The philanthropic fault line

Why do foundations and nonprofits struggle with each other so much? Who is more dishonest with whom – foundations who raise unrealistic expectations about funding or nonprofits who promise unachieveable goals to get grants?

As the revenue markets for the social sector change, will some of these behaviors change? Social entrepreneurs, sustainability models, fees-for-service, corporate social responsibility and other forces are increasingly bringing market forces to bear on the social sector. But much of what the social sector works on is that which either markets have created or for which there is no commercial return. Markets, as George Soros has noted, are great for developing efficiencies. They bring feedback loops to bear. And, as Soros has also said, if you think markets can solve social problems, than you don’t understand markets.

Another key challenge to rationalizing the social sector is the degree to which it is passion driven. Givers give to what they care about. NGOs are started – often without regard to existing actors – by passionate leaders catalyzed by a cause. Market efficiencies go only so far in a world defined more by individual interests than by measurable outcomes.
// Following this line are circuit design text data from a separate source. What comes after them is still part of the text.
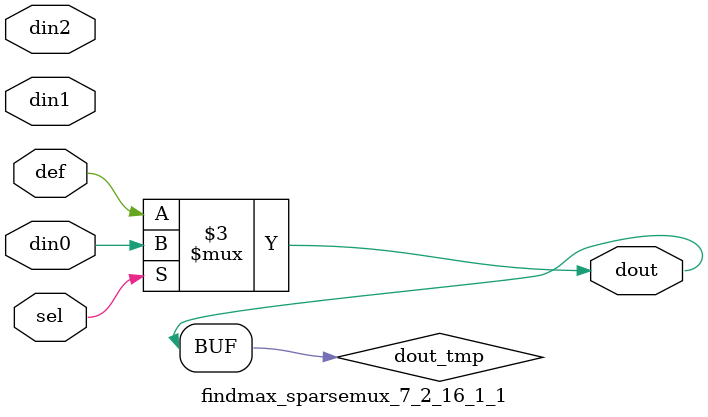
<source format=v>
`timescale 1ns / 1ps

module findmax_sparsemux_7_2_16_1_1 (din0,din1,din2,def,sel,dout);

parameter din0_WIDTH = 1;

parameter din1_WIDTH = 1;

parameter din2_WIDTH = 1;

parameter def_WIDTH = 1;
parameter sel_WIDTH = 1;
parameter dout_WIDTH = 1;

parameter [sel_WIDTH-1:0] CASE0 = 1;

parameter [sel_WIDTH-1:0] CASE1 = 1;

parameter [sel_WIDTH-1:0] CASE2 = 1;

parameter ID = 1;
parameter NUM_STAGE = 1;



input [din0_WIDTH-1:0] din0;

input [din1_WIDTH-1:0] din1;

input [din2_WIDTH-1:0] din2;

input [def_WIDTH-1:0] def;
input [sel_WIDTH-1:0] sel;

output [dout_WIDTH-1:0] dout;



reg [dout_WIDTH-1:0] dout_tmp;


always @ (*) begin
(* parallel_case *) case (sel)
    
    CASE0 : dout_tmp = din0;
    
    CASE1 : dout_tmp = din1;
    
    CASE2 : dout_tmp = din2;
    
    default : dout_tmp = def;
endcase
end


assign dout = dout_tmp;



endmodule

</source>
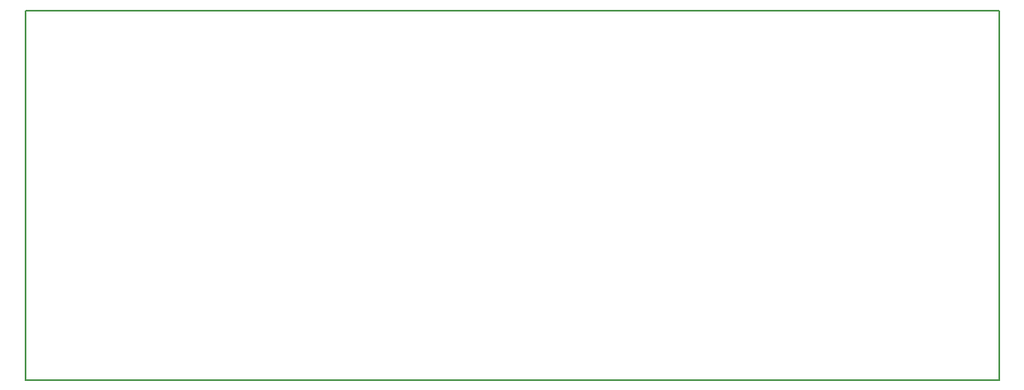
<source format=gbr>
G04 #@! TF.GenerationSoftware,KiCad,Pcbnew,9.0.1*
G04 #@! TF.CreationDate,2025-11-10T14:24:31+01:00*
G04 #@! TF.ProjectId,Debugmodul,44656275-676d-46f6-9475-6c2e6b696361,rev?*
G04 #@! TF.SameCoordinates,Original*
G04 #@! TF.FileFunction,Profile,NP*
%FSLAX46Y46*%
G04 Gerber Fmt 4.6, Leading zero omitted, Abs format (unit mm)*
G04 Created by KiCad (PCBNEW 9.0.1) date 2025-11-10 14:24:31*
%MOMM*%
%LPD*%
G01*
G04 APERTURE LIST*
G04 #@! TA.AperFunction,Profile*
%ADD10C,0.200000*%
G04 #@! TD*
G04 APERTURE END LIST*
D10*
X100000000Y-67000000D02*
X200000000Y-67000000D01*
X200000000Y-105000000D01*
X100000000Y-105000000D01*
X100000000Y-67000000D01*
M02*

</source>
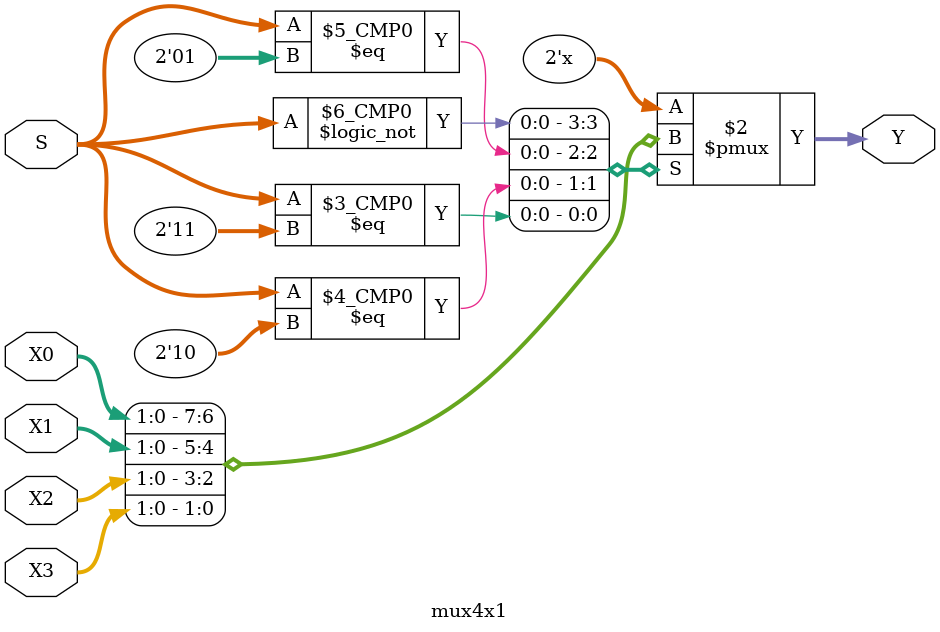
<source format=v>
`timescale 1ns / 1ps


module mux4x1(
    input [1:0] X0, //Input 1
    input [1:0] X1, //Input 2
    input [1:0] X2, //Input 3
    input [1:0] X3, //Input 4
    input [1:0] S, //Select line
    output [1:0] Y //Output
    );
    
    reg [1:0] Y; //Set Y to register so = value below works. Has to save bits before exiting module! Don't forget to set array of bits either
     
    always @(X0 or X1 or X2 or X3 or S) //This block runs whenever X0/1/2/3 or S changes. Can also use "always @*"
        case(S)
            2'b00: Y = X0;
            2'b01: Y = X1;
            2'b10: Y = X2;
            2'b11: Y = X3;
        endcase
endmodule


</source>
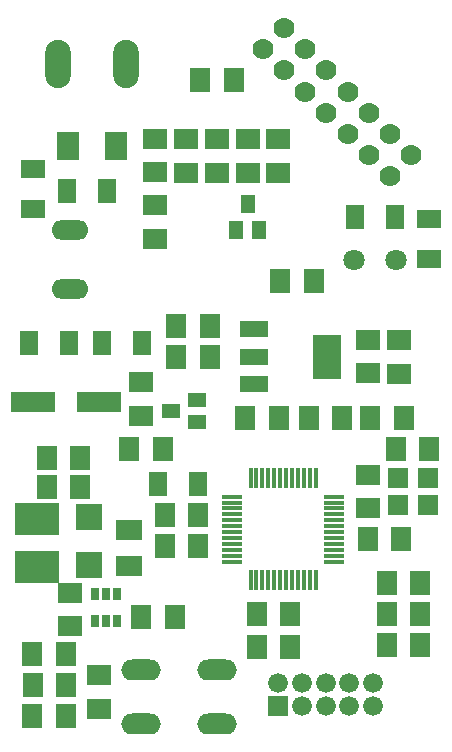
<source format=gts>
G04 #@! TF.GenerationSoftware,KiCad,Pcbnew,5.0.0-rc2-dev-unknown-6866c0c~65~ubuntu16.04.1*
G04 #@! TF.CreationDate,2018-07-16T22:36:55+02:00*
G04 #@! TF.ProjectId,Rauchmelder_3.6,52617563686D656C6465725F332E362E,rev?*
G04 #@! TF.SameCoordinates,Original*
G04 #@! TF.FileFunction,Soldermask,Top*
G04 #@! TF.FilePolarity,Negative*
%FSLAX46Y46*%
G04 Gerber Fmt 4.6, Leading zero omitted, Abs format (unit mm)*
G04 Created by KiCad (PCBNEW 5.0.0-rc2-dev-unknown-6866c0c~65~ubuntu16.04.1) date Mon Jul 16 22:36:55 2018*
%MOMM*%
%LPD*%
G01*
G04 APERTURE LIST*
%ADD10R,1.803200X2.003200*%
%ADD11R,2.003200X1.803200*%
%ADD12R,1.803200X2.006200*%
%ADD13R,2.006200X1.803200*%
%ADD14R,0.453200X1.703200*%
%ADD15R,1.703200X0.453200*%
%ADD16R,1.803200X1.703200*%
%ADD17R,3.703200X1.803200*%
%ADD18R,2.438400X1.422400*%
%ADD19R,2.403200X3.803200*%
%ADD20R,2.003200X1.603200*%
%ADD21R,1.203200X1.603200*%
%ADD22O,3.352800X1.778000*%
%ADD23O,3.120800X1.662000*%
%ADD24C,1.778000*%
%ADD25R,1.983200X2.363200*%
%ADD26C,1.803400*%
%ADD27O,2.153200X4.103200*%
%ADD28R,1.603200X2.003200*%
%ADD29R,1.603200X1.203200*%
%ADD30R,1.676400X1.676400*%
%ADD31C,1.676400*%
%ADD32R,0.803200X1.103200*%
%ADD33R,3.803200X2.703200*%
%ADD34R,2.203200X1.703200*%
%ADD35R,2.203200X2.203200*%
G04 APERTURE END LIST*
D10*
X164800000Y-127000000D03*
X162000000Y-127000000D03*
D11*
X142400000Y-89600000D03*
X142400000Y-86800000D03*
D10*
X151000000Y-127000000D03*
X153800000Y-127000000D03*
X160600000Y-110400000D03*
X163400000Y-110400000D03*
D11*
X160400000Y-106600000D03*
X160400000Y-103800000D03*
D10*
X151000000Y-129800000D03*
X153800000Y-129800000D03*
D11*
X160400000Y-115200000D03*
X160400000Y-118000000D03*
D10*
X163200000Y-120600000D03*
X160400000Y-120600000D03*
X162800000Y-113000000D03*
X165600000Y-113000000D03*
X146000000Y-121200000D03*
X143200000Y-121200000D03*
X136000000Y-116200000D03*
X133200000Y-116200000D03*
D11*
X135200000Y-125200000D03*
X135200000Y-128000000D03*
D10*
X134800000Y-133000000D03*
X132000000Y-133000000D03*
X136000000Y-113800000D03*
X133200000Y-113800000D03*
D12*
X164822000Y-124400000D03*
X161978000Y-124400000D03*
X155378000Y-110400000D03*
X158222000Y-110400000D03*
X152822000Y-110400000D03*
X149978000Y-110400000D03*
D13*
X141200000Y-107378000D03*
X141200000Y-110222000D03*
X145000000Y-89622000D03*
X145000000Y-86778000D03*
D12*
X146178000Y-81800000D03*
X149022000Y-81800000D03*
D13*
X142400000Y-92378000D03*
X142400000Y-95222000D03*
D12*
X144178000Y-102600000D03*
X147022000Y-102600000D03*
D13*
X163000000Y-106622000D03*
X163000000Y-103778000D03*
D12*
X134822000Y-135600000D03*
X131978000Y-135600000D03*
D13*
X150200000Y-86778000D03*
X150200000Y-89622000D03*
X147600000Y-89622000D03*
X147600000Y-86778000D03*
D12*
X147022000Y-105200000D03*
X144178000Y-105200000D03*
D13*
X152800000Y-86778000D03*
X152800000Y-89622000D03*
D12*
X161978000Y-129600000D03*
X164822000Y-129600000D03*
X152978000Y-98800000D03*
X155822000Y-98800000D03*
X143022000Y-113000000D03*
X140178000Y-113000000D03*
X146022000Y-118600000D03*
X143178000Y-118600000D03*
X131978000Y-130400000D03*
X134822000Y-130400000D03*
X141178000Y-127200000D03*
X144022000Y-127200000D03*
D13*
X137600000Y-135022000D03*
X137600000Y-132178000D03*
D14*
X155950000Y-124100000D03*
X155450000Y-124100000D03*
X154950000Y-124100000D03*
X154450000Y-124100000D03*
X153950000Y-124100000D03*
X153450000Y-124100000D03*
X152950000Y-124100000D03*
X152450000Y-124100000D03*
X151950000Y-124100000D03*
X151450000Y-124100000D03*
X150950000Y-124100000D03*
X150450000Y-124100000D03*
D15*
X148900000Y-122550000D03*
X148900000Y-122050000D03*
X148900000Y-121550000D03*
X148900000Y-121050000D03*
X148900000Y-120550000D03*
X148900000Y-120050000D03*
X148900000Y-119550000D03*
X148900000Y-119050000D03*
X148900000Y-118550000D03*
X148900000Y-118050000D03*
X148900000Y-117550000D03*
X148900000Y-117050000D03*
D14*
X150450000Y-115500000D03*
X150950000Y-115500000D03*
X151450000Y-115500000D03*
X151950000Y-115500000D03*
X152450000Y-115500000D03*
X152950000Y-115500000D03*
X153450000Y-115500000D03*
X153950000Y-115500000D03*
X154450000Y-115500000D03*
X154950000Y-115500000D03*
X155450000Y-115500000D03*
X155950000Y-115500000D03*
D15*
X157500000Y-117050000D03*
X157500000Y-117550000D03*
X157500000Y-118050000D03*
X157500000Y-118550000D03*
X157500000Y-119050000D03*
X157500000Y-119550000D03*
X157500000Y-120050000D03*
X157500000Y-120550000D03*
X157500000Y-121050000D03*
X157500000Y-121550000D03*
X157500000Y-122050000D03*
X157500000Y-122550000D03*
D16*
X165450000Y-117750000D03*
X162950000Y-117750000D03*
X162950000Y-115450000D03*
X165450000Y-115450000D03*
D17*
X137600000Y-109000000D03*
X132000000Y-109000000D03*
D18*
X150701200Y-102888600D03*
X150701200Y-105200000D03*
X150701200Y-107511400D03*
D19*
X156899000Y-105200000D03*
D20*
X132000000Y-89300000D03*
X132000000Y-92700000D03*
D21*
X149250000Y-94500000D03*
X151150000Y-94500000D03*
X150200000Y-92300000D03*
D22*
X141148800Y-131739400D03*
X141148800Y-136260600D03*
X147651200Y-131739400D03*
X147651200Y-136260600D03*
D23*
X135200000Y-99500000D03*
X135200000Y-94500000D03*
D24*
X151485021Y-79163472D03*
X153281072Y-77367421D03*
X153281072Y-80959523D03*
X155077123Y-79163472D03*
X155077123Y-82755574D03*
X156873174Y-80959523D03*
X156873174Y-84551626D03*
X158669226Y-82755574D03*
X158669226Y-86347677D03*
X160465277Y-84551626D03*
X160465277Y-88143728D03*
X162261328Y-86347677D03*
X162261328Y-89939779D03*
X164057379Y-88143728D03*
D25*
X139040000Y-87400000D03*
X134970000Y-87400000D03*
D26*
X162778000Y-97000000D03*
X159222000Y-97000000D03*
D27*
X134125000Y-80400000D03*
X139875000Y-80400000D03*
D20*
X165600000Y-96900000D03*
X165600000Y-93500000D03*
D28*
X134900000Y-91200000D03*
X138300000Y-91200000D03*
X135100000Y-104000000D03*
X131700000Y-104000000D03*
D29*
X143700000Y-109800000D03*
X145900000Y-108850000D03*
X145900000Y-110750000D03*
D28*
X137900000Y-104000000D03*
X141300000Y-104000000D03*
X159300000Y-93400000D03*
X162700000Y-93400000D03*
D30*
X152801200Y-134803600D03*
D31*
X152801200Y-132803600D03*
X154801200Y-134803600D03*
X154801200Y-132803600D03*
X156801200Y-134803600D03*
X156801200Y-132803600D03*
X158801200Y-134803600D03*
X158801200Y-132803600D03*
X160801200Y-134803600D03*
X160801200Y-132803600D03*
D28*
X146000000Y-116000000D03*
X142600000Y-116000000D03*
D32*
X137250000Y-125250000D03*
X138200000Y-125250000D03*
X139150000Y-125250000D03*
X139150000Y-127550000D03*
X138200000Y-127550000D03*
X137250000Y-127550000D03*
D33*
X132400000Y-118975000D03*
X132400000Y-123025000D03*
D34*
X140200000Y-122900000D03*
X140200000Y-119900000D03*
D35*
X136800000Y-118800000D03*
X136800000Y-122800000D03*
M02*

</source>
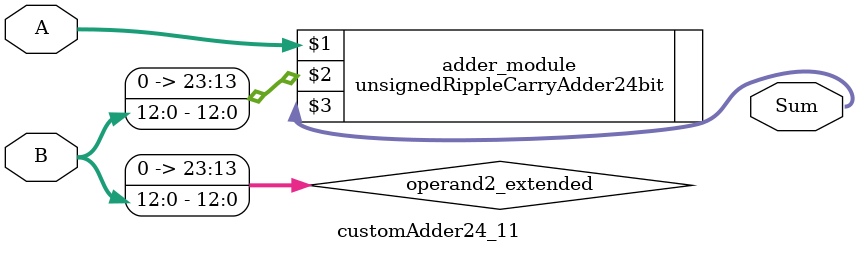
<source format=v>

module customAdder24_11(
                    input [23 : 0] A,
                    input [12 : 0] B,
                    
                    output [24 : 0] Sum
            );

    wire [23 : 0] operand2_extended;
    
    assign operand2_extended =  {11'b0, B};
    
    unsignedRippleCarryAdder24bit adder_module(
        A,
        operand2_extended,
        Sum
    );
    
endmodule
        
</source>
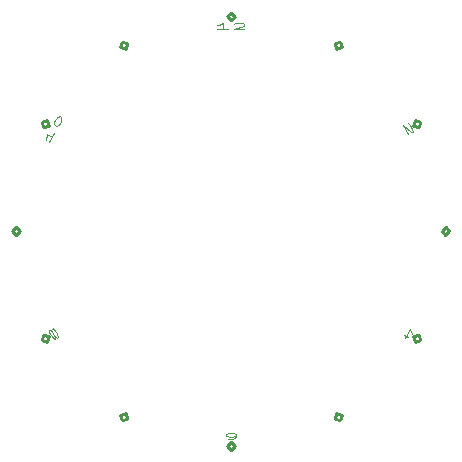
<source format=gbr>
%TF.GenerationSoftware,KiCad,Pcbnew,6.0.7-1.fc35*%
%TF.CreationDate,2022-12-09T22:28:57+01:00*%
%TF.ProjectId,ring,72696e67-2e6b-4696-9361-645f70636258,rev?*%
%TF.SameCoordinates,Original*%
%TF.FileFunction,Soldermask,Top*%
%TF.FilePolarity,Negative*%
%FSLAX46Y46*%
G04 Gerber Fmt 4.6, Leading zero omitted, Abs format (unit mm)*
G04 Created by KiCad (PCBNEW 6.0.7-1.fc35) date 2022-12-09 22:28:57*
%MOMM*%
%LPD*%
G01*
G04 APERTURE LIST*
%ADD10C,0.250000*%
%ADD11C,0.125000*%
G04 APERTURE END LIST*
D10*
X169640000Y-95100000D02*
X169300000Y-95430000D01*
X167161470Y-104350000D02*
X167045682Y-103890551D01*
X141890000Y-111121470D02*
X142349449Y-111005682D01*
X135234318Y-86309449D02*
X135693767Y-86193661D01*
X160390000Y-79078530D02*
X160505788Y-79537979D01*
X169640000Y-95100000D02*
X169310000Y-94760000D01*
X167161470Y-104350000D02*
X166702021Y-104465788D01*
X151140000Y-76600000D02*
X150800000Y-76930000D01*
X169300000Y-95430000D02*
X168970000Y-95090000D01*
X166705682Y-85720551D02*
X166576233Y-86176339D01*
X160390000Y-111121470D02*
X159934212Y-110992021D01*
X141760551Y-79534318D02*
X142216339Y-79663767D01*
X132980000Y-94770000D02*
X133310000Y-95110000D01*
X167032021Y-86305788D02*
X166576233Y-86176339D01*
X135574318Y-104479449D02*
X135703767Y-104023661D01*
X151470000Y-76940000D02*
X151130000Y-77270000D01*
X142345788Y-79207979D02*
X142216339Y-79663767D01*
X135247979Y-103894212D02*
X135703767Y-104023661D01*
X132640000Y-95100000D02*
X132970000Y-95440000D01*
X160519449Y-110665682D02*
X160063661Y-110536233D01*
X151140000Y-113600000D02*
X151480000Y-113270000D01*
X150810000Y-113260000D02*
X151150000Y-112930000D01*
X169310000Y-94760000D02*
X168970000Y-95090000D01*
X135118530Y-85850000D02*
X135577979Y-85734212D01*
X150800000Y-76930000D02*
X151130000Y-77270000D01*
X135118530Y-104350000D02*
X135247979Y-103894212D01*
X151480000Y-113270000D02*
X151150000Y-112930000D01*
X142349449Y-111005682D02*
X142233661Y-110546233D01*
X159934212Y-110992021D02*
X160063661Y-110536233D01*
X141774212Y-110662021D02*
X142233661Y-110546233D01*
X167045682Y-103890551D02*
X166586233Y-104006339D01*
X159930551Y-79194318D02*
X160046339Y-79653767D01*
X135118530Y-104350000D02*
X135574318Y-104479449D01*
X167161470Y-85850000D02*
X166705682Y-85720551D01*
X141890000Y-79078530D02*
X141760551Y-79534318D01*
X160505788Y-79537979D02*
X160046339Y-79653767D01*
X151140000Y-76600000D02*
X151470000Y-76940000D01*
X167161470Y-85850000D02*
X167032021Y-86305788D01*
X151140000Y-113600000D02*
X150810000Y-113260000D01*
X160390000Y-79078530D02*
X159930551Y-79194318D01*
X141890000Y-79078530D02*
X142345788Y-79207979D01*
X135118530Y-85850000D02*
X135234318Y-86309449D01*
X132970000Y-95440000D02*
X133310000Y-95110000D01*
X160390000Y-111121470D02*
X160519449Y-110665682D01*
X166702021Y-104465788D02*
X166586233Y-104006339D01*
X141890000Y-111121470D02*
X141774212Y-110662021D01*
X135577979Y-85734212D02*
X135693767Y-86193661D01*
X132640000Y-95100000D02*
X132980000Y-94770000D01*
D11*
X136151567Y-103918116D02*
X136202376Y-104053739D01*
X136217470Y-104127503D01*
X136211945Y-104213171D01*
X136191326Y-104225076D01*
X136114372Y-104187027D01*
X136058038Y-104137072D01*
X135965990Y-104025259D01*
X135823133Y-103777823D01*
X135772324Y-103642201D01*
X135757229Y-103568437D01*
X135762754Y-103482768D01*
X135783374Y-103470864D01*
X135860328Y-103508913D01*
X135916662Y-103558867D01*
X136008710Y-103670680D01*
X136151567Y-103918116D01*
X136243615Y-104029929D01*
X136299949Y-104079884D01*
X136376903Y-104117933D01*
X136459381Y-104070314D01*
X136464906Y-103984646D01*
X136449812Y-103910882D01*
X136399003Y-103775259D01*
X136256146Y-103527823D01*
X136164097Y-103416010D01*
X136107763Y-103366056D01*
X136030810Y-103328007D01*
X135948331Y-103375626D01*
X135942806Y-103461294D01*
X135957901Y-103535058D01*
X136008710Y-103670680D01*
X166097883Y-104066268D02*
X165809208Y-103899601D01*
X166441411Y-103852211D02*
X166310688Y-103364345D01*
X165846402Y-104168511D01*
X150853925Y-112703707D02*
X151139640Y-112703707D01*
X151282497Y-112679898D01*
X151353925Y-112656088D01*
X151496782Y-112584659D01*
X151568211Y-112489421D01*
X151568211Y-112298945D01*
X151496782Y-112251326D01*
X151425354Y-112227517D01*
X151282497Y-112203707D01*
X150996782Y-112203707D01*
X150853925Y-112227517D01*
X150782497Y-112251326D01*
X150711068Y-112298945D01*
X150711068Y-112417993D01*
X150782497Y-112465612D01*
X150853925Y-112489421D01*
X150996782Y-112513231D01*
X151282497Y-112513231D01*
X151425354Y-112489421D01*
X151496782Y-112465612D01*
X151568211Y-112417993D01*
X136185077Y-86795270D02*
X135756506Y-87537577D01*
X135970791Y-87166423D02*
X135537779Y-86916423D01*
X135528209Y-87075856D01*
X135498020Y-87223383D01*
X135447211Y-87359006D01*
X136216350Y-85741103D02*
X136287779Y-85617385D01*
X136379827Y-85505572D01*
X136436161Y-85455618D01*
X136513114Y-85417568D01*
X136631307Y-85403329D01*
X136734406Y-85462852D01*
X136781170Y-85572330D01*
X136786695Y-85657999D01*
X136771600Y-85731763D01*
X136720791Y-85867385D01*
X136649363Y-85991103D01*
X136557315Y-86102916D01*
X136500981Y-86152870D01*
X136424027Y-86190920D01*
X136305834Y-86205160D01*
X136202736Y-86145636D01*
X136155972Y-86036158D01*
X136150447Y-85950490D01*
X136165541Y-85876726D01*
X136216350Y-85741103D01*
X166129912Y-85951114D02*
X166186246Y-86001068D01*
X166278295Y-86112881D01*
X166456866Y-86422176D01*
X166507675Y-86557798D01*
X166522770Y-86631562D01*
X166517245Y-86717231D01*
X166476005Y-86741040D01*
X166378432Y-86714895D01*
X165702425Y-86115445D01*
X166166711Y-86919611D01*
X150854645Y-77996292D02*
X149997502Y-77996292D01*
X150426074Y-77996292D02*
X150426074Y-77496292D01*
X150283217Y-77567721D01*
X150140360Y-77615340D01*
X149997502Y-77639149D01*
X151426074Y-77543911D02*
X151497502Y-77520102D01*
X151640360Y-77496292D01*
X151997502Y-77496292D01*
X152140360Y-77520102D01*
X152211788Y-77543911D01*
X152283217Y-77591530D01*
X152283217Y-77639149D01*
X152211788Y-77710578D01*
X151354645Y-77996292D01*
X152283217Y-77996292D01*
M02*

</source>
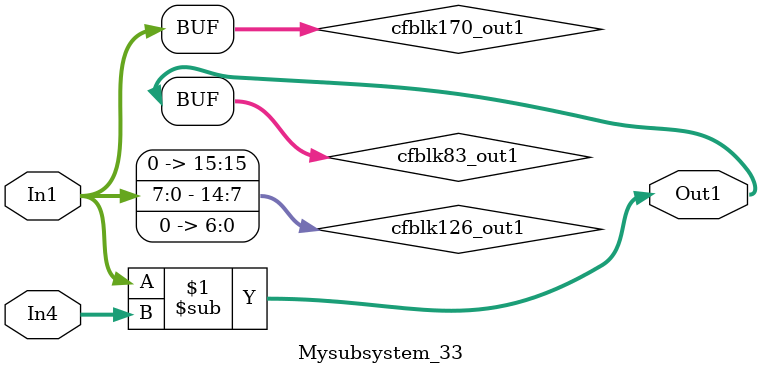
<source format=v>



`timescale 1 ns / 1 ns

module Mysubsystem_33
          (In1,
           In4,
           Out1);


  input   [7:0] In1;  // uint8
  input   [7:0] In4;  // uint8
  output  [7:0] Out1;  // uint8


  wire [15:0] cfblk126_out1;  // ufix16_En7
  wire [7:0] cfblk170_out1;  // uint8
  wire [7:0] cfblk83_out1;  // uint8


  assign cfblk126_out1 = {1'b0, {In1, 7'b0000000}};



  assign cfblk170_out1 = cfblk126_out1[14:7];



  assign cfblk83_out1 = cfblk170_out1 - In4;



  assign Out1 = cfblk83_out1;

endmodule  // Mysubsystem_33


</source>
A Studio Conversation on these issues, moderated by Diana Aviv of Independent Sector, was recorded at Seattle’s public broadcasting station, KCTS. It will be available as streaming video and on DVD (and, yes, I’ll try to get it on FORA.TV). The issues get addressed in many venues (see for example ,GEO listservs, Independent Sector conferences, and in response to Center for Effective Philanthropy publications)

But more important, this is not a one-conversation issue. People talk about these issues all the time, usually behind closed doors and only when they are sure that they are among like minded thinkers. That behavior has not changed the dynamic one bit, some say it has only worsened. Can we facilitate the discussion, informed by thoughtful provocation, open to anyone with an opinion, and moderated over time toward actual strategies for change? We’re not making any progress in the old manner of small, closed conversations that devolve into kvetching. Perhaps we can enhance the thought and practice by bringing video, blogs, written materials, comments, panel discussions and specific proposals for change to these issues – and shining some light on these closed door, “same old, same old” topics.